▶ [Actividad]: Extrae todas las líneas de los ítems que siguen y cópialas tal cual, sin alterar ni una sola.

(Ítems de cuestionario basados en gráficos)
====================

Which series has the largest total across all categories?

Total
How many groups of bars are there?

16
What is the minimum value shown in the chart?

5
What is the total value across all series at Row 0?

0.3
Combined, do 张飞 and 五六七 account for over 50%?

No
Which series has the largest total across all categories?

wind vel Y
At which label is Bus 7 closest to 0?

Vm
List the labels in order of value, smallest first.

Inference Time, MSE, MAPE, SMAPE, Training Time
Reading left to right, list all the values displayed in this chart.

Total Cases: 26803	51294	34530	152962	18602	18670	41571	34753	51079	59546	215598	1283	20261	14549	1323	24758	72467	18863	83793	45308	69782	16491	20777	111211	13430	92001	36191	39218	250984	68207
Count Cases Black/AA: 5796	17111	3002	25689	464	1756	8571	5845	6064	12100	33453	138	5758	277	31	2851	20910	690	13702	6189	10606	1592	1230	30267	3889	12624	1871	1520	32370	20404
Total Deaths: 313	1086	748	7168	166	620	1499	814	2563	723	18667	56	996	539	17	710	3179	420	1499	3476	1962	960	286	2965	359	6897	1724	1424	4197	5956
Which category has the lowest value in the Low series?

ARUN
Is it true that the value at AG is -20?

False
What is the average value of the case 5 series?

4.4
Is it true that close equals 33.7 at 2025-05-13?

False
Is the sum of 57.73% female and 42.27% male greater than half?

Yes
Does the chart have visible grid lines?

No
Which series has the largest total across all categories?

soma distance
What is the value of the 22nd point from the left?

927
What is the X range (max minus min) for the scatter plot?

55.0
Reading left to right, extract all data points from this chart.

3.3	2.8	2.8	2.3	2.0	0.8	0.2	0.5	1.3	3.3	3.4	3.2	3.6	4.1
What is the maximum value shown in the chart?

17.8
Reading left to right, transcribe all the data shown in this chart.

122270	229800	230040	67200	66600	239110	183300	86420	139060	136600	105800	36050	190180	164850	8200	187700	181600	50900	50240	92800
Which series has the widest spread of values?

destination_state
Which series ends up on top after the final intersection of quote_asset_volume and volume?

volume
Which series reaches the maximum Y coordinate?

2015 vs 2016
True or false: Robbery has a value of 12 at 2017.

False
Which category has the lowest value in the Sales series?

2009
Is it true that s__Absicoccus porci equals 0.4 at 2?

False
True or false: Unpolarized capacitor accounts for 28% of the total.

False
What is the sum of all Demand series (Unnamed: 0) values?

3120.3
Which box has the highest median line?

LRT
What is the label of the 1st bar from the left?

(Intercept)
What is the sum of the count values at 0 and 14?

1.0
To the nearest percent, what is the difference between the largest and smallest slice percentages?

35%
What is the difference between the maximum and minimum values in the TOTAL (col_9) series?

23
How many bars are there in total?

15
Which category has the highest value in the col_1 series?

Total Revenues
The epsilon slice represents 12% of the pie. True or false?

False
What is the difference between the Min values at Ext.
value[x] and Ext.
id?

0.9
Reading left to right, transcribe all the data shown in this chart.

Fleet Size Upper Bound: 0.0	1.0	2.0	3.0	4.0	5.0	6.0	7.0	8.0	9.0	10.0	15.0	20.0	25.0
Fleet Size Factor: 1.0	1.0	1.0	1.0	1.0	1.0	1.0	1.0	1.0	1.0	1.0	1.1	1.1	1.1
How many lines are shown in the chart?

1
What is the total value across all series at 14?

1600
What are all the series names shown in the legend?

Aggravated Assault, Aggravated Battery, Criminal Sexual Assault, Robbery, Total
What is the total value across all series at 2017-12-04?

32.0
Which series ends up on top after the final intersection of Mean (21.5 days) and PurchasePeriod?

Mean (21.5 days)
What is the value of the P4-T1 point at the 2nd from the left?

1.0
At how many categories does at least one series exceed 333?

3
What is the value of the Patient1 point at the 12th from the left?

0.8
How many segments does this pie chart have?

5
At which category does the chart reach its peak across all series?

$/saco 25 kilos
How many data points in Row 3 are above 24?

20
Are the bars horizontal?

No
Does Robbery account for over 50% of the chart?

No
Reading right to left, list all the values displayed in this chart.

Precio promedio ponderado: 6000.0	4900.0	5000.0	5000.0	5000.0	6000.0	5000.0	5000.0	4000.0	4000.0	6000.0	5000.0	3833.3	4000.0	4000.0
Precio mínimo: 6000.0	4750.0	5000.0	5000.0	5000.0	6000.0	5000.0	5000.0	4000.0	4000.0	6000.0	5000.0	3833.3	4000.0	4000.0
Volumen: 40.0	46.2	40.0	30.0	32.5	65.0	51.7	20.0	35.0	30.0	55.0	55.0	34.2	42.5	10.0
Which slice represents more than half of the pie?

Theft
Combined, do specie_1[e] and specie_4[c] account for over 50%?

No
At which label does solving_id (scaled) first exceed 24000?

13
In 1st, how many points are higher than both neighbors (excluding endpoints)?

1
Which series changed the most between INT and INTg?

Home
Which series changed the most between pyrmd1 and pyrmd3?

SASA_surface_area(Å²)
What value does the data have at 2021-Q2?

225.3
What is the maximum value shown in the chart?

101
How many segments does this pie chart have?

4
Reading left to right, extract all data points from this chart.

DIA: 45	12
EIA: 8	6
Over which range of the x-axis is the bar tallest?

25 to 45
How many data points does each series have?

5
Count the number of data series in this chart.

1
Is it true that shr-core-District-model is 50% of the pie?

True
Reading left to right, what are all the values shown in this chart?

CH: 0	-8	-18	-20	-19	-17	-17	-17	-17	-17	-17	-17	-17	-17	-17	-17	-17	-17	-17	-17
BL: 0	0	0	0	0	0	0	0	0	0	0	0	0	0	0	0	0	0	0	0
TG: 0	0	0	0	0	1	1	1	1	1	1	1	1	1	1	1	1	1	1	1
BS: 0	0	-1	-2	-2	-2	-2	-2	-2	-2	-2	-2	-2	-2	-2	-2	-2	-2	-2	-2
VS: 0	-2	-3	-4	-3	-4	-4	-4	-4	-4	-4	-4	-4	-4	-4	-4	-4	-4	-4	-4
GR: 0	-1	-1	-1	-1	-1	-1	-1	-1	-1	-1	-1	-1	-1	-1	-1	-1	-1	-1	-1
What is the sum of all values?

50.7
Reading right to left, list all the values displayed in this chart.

====================

▶ [Solución]:
Which series has the largest total across all categories?

Total
How many groups of bars are there?

16
What is the minimum value shown in the chart?

5
What is the total value across all series at Row 0?

0.3
Combined, do 张飞 and 五六七 account for over 50%?

No
Which series has the largest total across all categories?

wind vel Y
At which label is Bus 7 closest to 0?

Vm
List the labels in order of value, smallest first.

Inference Time, MSE, MAPE, SMAPE, Training Time
Reading left to right, list all the values displayed in this chart.

Total Cases: 26803	51294	34530	152962	18602	18670	41571	34753	51079	59546	215598	1283	20261	14549	1323	24758	72467	18863	83793	45308	69782	16491	20777	111211	13430	92001	36191	39218	250984	68207
Count Cases Black/AA: 5796	17111	3002	25689	464	1756	8571	5845	6064	12100	33453	138	5758	277	31	2851	20910	690	13702	6189	10606	1592	1230	30267	3889	12624	1871	1520	32370	20404
Total Deaths: 313	1086	748	7168	166	620	1499	814	2563	723	18667	56	996	539	17	710	3179	420	1499	3476	1962	960	286	2965	359	6897	1724	1424	4197	5956
Which category has the lowest value in the Low series?

ARUN
Is it true that the value at AG is -20?

False
What is the average value of the case 5 series?

4.4
Is it true that close equals 33.7 at 2025-05-13?

False
Is the sum of 57.73% female and 42.27% male greater than half?

Yes
Does the chart have visible grid lines?

No
Which series has the largest total across all categories?

soma distance
What is the value of the 22nd point from the left?

927
What is the X range (max minus min) for the scatter plot?

55.0
Reading left to right, extract all data points from this chart.

3.3	2.8	2.8	2.3	2.0	0.8	0.2	0.5	1.3	3.3	3.4	3.2	3.6	4.1
What is the maximum value shown in the chart?

17.8
Reading left to right, transcribe all the data shown in this chart.

122270	229800	230040	67200	66600	239110	183300	86420	139060	136600	105800	36050	190180	164850	8200	187700	181600	50900	50240	92800
Which series has the widest spread of values?

destination_state
Which series ends up on top after the final intersection of quote_asset_volume and volume?

volume
Which series reaches the maximum Y coordinate?

2015 vs 2016
True or false: Robbery has a value of 12 at 2017.

False
Which category has the lowest value in the Sales series?

2009
Is it true that s__Absicoccus porci equals 0.4 at 2?

False
True or false: Unpolarized capacitor accounts for 28% of the total.

False
What is the sum of all Demand series (Unnamed: 0) values?

3120.3
Which box has the highest median line?

LRT
What is the label of the 1st bar from the left?

(Intercept)
What is the sum of the count values at 0 and 14?

1.0
To the nearest percent, what is the difference between the largest and smallest slice percentages?

35%
What is the difference between the maximum and minimum values in the TOTAL (col_9) series?

23
How many bars are there in total?

15
Which category has the highest value in the col_1 series?

Total Revenues
The epsilon slice represents 12% of the pie. True or false?

False
What is the difference between the Min values at Ext.
value[x] and Ext.
id?

0.9
Reading left to right, transcribe all the data shown in this chart.

Fleet Size Upper Bound: 0.0	1.0	2.0	3.0	4.0	5.0	6.0	7.0	8.0	9.0	10.0	15.0	20.0	25.0
Fleet Size Factor: 1.0	1.0	1.0	1.0	1.0	1.0	1.0	1.0	1.0	1.0	1.0	1.1	1.1	1.1
How many lines are shown in the chart?

1
What is the total value across all series at 14?

1600
What are all the series names shown in the legend?

Aggravated Assault, Aggravated Battery, Criminal Sexual Assault, Robbery, Total
What is the total value across all series at 2017-12-04?

32.0
Which series ends up on top after the final intersection of Mean (21.5 days) and PurchasePeriod?

Mean (21.5 days)
What is the value of the P4-T1 point at the 2nd from the left?

1.0
At how many categories does at least one series exceed 333?

3
What is the value of the Patient1 point at the 12th from the left?

0.8
How many segments does this pie chart have?

5
At which category does the chart reach its peak across all series?

$/saco 25 kilos
How many data points in Row 3 are above 24?

20
Are the bars horizontal?

No
Does Robbery account for over 50% of the chart?

No
Reading right to left, list all the values displayed in this chart.

Precio promedio ponderado: 6000.0	4900.0	5000.0	5000.0	5000.0	6000.0	5000.0	5000.0	4000.0	4000.0	6000.0	5000.0	3833.3	4000.0	4000.0
Precio mínimo: 6000.0	4750.0	5000.0	5000.0	5000.0	6000.0	5000.0	5000.0	4000.0	4000.0	6000.0	5000.0	3833.3	4000.0	4000.0
Volumen: 40.0	46.2	40.0	30.0	32.5	65.0	51.7	20.0	35.0	30.0	55.0	55.0	34.2	42.5	10.0
Which slice represents more than half of the pie?

Theft
Combined, do specie_1[e] and specie_4[c] account for over 50%?

No
At which label does solving_id (scaled) first exceed 24000?

13
In 1st, how many points are higher than both neighbors (excluding endpoints)?

1
Which series changed the most between INT and INTg?

Home
Which series changed the most between pyrmd1 and pyrmd3?

SASA_surface_area(Å²)
What value does the data have at 2021-Q2?

225.3
What is the maximum value shown in the chart?

101
How many segments does this pie chart have?

4
Reading left to right, extract all data points from this chart.

DIA: 45	12
EIA: 8	6
Over which range of the x-axis is the bar tallest?

25 to 45
How many data points does each series have?

5
Count the number of data series in this chart.

1
Is it true that shr-core-District-model is 50% of the pie?

True
Reading left to right, what are all the values shown in this chart?

CH: 0	-8	-18	-20	-19	-17	-17	-17	-17	-17	-17	-17	-17	-17	-17	-17	-17	-17	-17	-17
BL: 0	0	0	0	0	0	0	0	0	0	0	0	0	0	0	0	0	0	0	0
TG: 0	0	0	0	0	1	1	1	1	1	1	1	1	1	1	1	1	1	1	1
BS: 0	0	-1	-2	-2	-2	-2	-2	-2	-2	-2	-2	-2	-2	-2	-2	-2	-2	-2	-2
VS: 0	-2	-3	-4	-3	-4	-4	-4	-4	-4	-4	-4	-4	-4	-4	-4	-4	-4	-4	-4
GR: 0	-1	-1	-1	-1	-1	-1	-1	-1	-1	-1	-1	-1	-1	-1	-1	-1	-1	-1	-1
What is the sum of all values?

50.7
Reading right to left, list all the values displayed in this chart.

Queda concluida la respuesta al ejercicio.